Information systems, as some may not be aware, is a business program, so my undergrad had both a IS capstone course and a business capstone course. My IS capstone consisted of a case study that required weekly presentations. But this program reminds my of my business capstone, as we ran a global shoe manufacturer and we had to make weekly decisions determining where we sourced materials, the quality of the materials, where manufacturing occurs, where products are sold, and marketing efforts, including pricing and promotions. In this setup we competed against other teams in our class and first place received an A, second a B, and third a C. We also had other assignments in the course. Hopefully this simulation will be as memorable, in a good way, as the shoe company simulation that I experienced almost five years ago.
My intent for this graduate program was to shift my career in a more managerial direction, eventually, but also a greater emphasis in information security and assurance.
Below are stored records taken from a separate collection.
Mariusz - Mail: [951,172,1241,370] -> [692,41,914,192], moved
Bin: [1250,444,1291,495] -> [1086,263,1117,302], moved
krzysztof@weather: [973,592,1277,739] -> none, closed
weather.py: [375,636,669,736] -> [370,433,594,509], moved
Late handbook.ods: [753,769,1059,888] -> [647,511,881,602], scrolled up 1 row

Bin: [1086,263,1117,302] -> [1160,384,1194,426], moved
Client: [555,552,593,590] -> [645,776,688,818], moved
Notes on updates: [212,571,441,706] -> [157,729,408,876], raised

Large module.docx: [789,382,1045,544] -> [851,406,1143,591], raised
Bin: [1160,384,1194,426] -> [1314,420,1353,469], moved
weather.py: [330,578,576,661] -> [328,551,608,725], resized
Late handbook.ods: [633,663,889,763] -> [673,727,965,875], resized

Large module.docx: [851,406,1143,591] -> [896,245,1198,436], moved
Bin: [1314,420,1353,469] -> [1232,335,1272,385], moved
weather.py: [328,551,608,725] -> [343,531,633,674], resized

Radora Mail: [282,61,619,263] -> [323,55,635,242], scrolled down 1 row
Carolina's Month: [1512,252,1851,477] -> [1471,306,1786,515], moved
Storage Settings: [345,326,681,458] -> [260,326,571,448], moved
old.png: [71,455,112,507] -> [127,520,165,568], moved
As you can see, I already have several certifications that push me in that direction, and I have been responsible for enterprise security as one of my responsible in a previous job, and security is integrated into my current role. In addition, I would like to pursue adjunct teaching in the near future, which should be possible at the conclusion of this program. My academic pursuits are likely far from over. One of my long-term goals has been a ranked MBA program (I have been leaning towards Notre Dame for a long time, as attending the school was a goal of mine since I was ten years old). Also, I have long considered pursuing law school... as I love arguing and researching law (I took a law course in high school, and business law in undergrad), but also a solid understanding of law is a good foundation for executive management... I have no desire to practice law (which is not uncommon among law students... only about 50% intend to practice). I have also considered pursuing a PhD extending my current knowledge in technology, or getting another undergrad or grad degree the is sector specific, like Health Informatics, nursing, or pharmacology. Finally, I would always be interested in becoming an architect, as my plan before life happened was to go to Notre Dame to study architecture.
Immediately following this degree is an academic break. I promised my wife I would take a break. My kids are getting older with my eldest having just started high school. 2013 will be another certification year as I have slacked off for the past 14 months. I need to reassert myself and focus on the PMP (another key piece for my transition to management), as well as finally knocking out the VCP. And... I will likely re-up my Microsoft certs for Windows Server 2012 and do something to keep my Cisco certs active. At that point, I may be at the end of my certification rope... if I make the management transition, I will likely no longer maintain my technical certifications and only maintain my CISSP and yet to be attained PMP via continuing education requirements. If I remain a consultant, then I may push my technical certifications higher up the ladder via either a CCIE, Microsoft Master, and/or CISSP-ISSEP.
Anyhow, enough of this. Feel free to post with general questions on the UMUC graduate cybersecurity program or this course. I will provide at least a weekly synopsis. Thanks!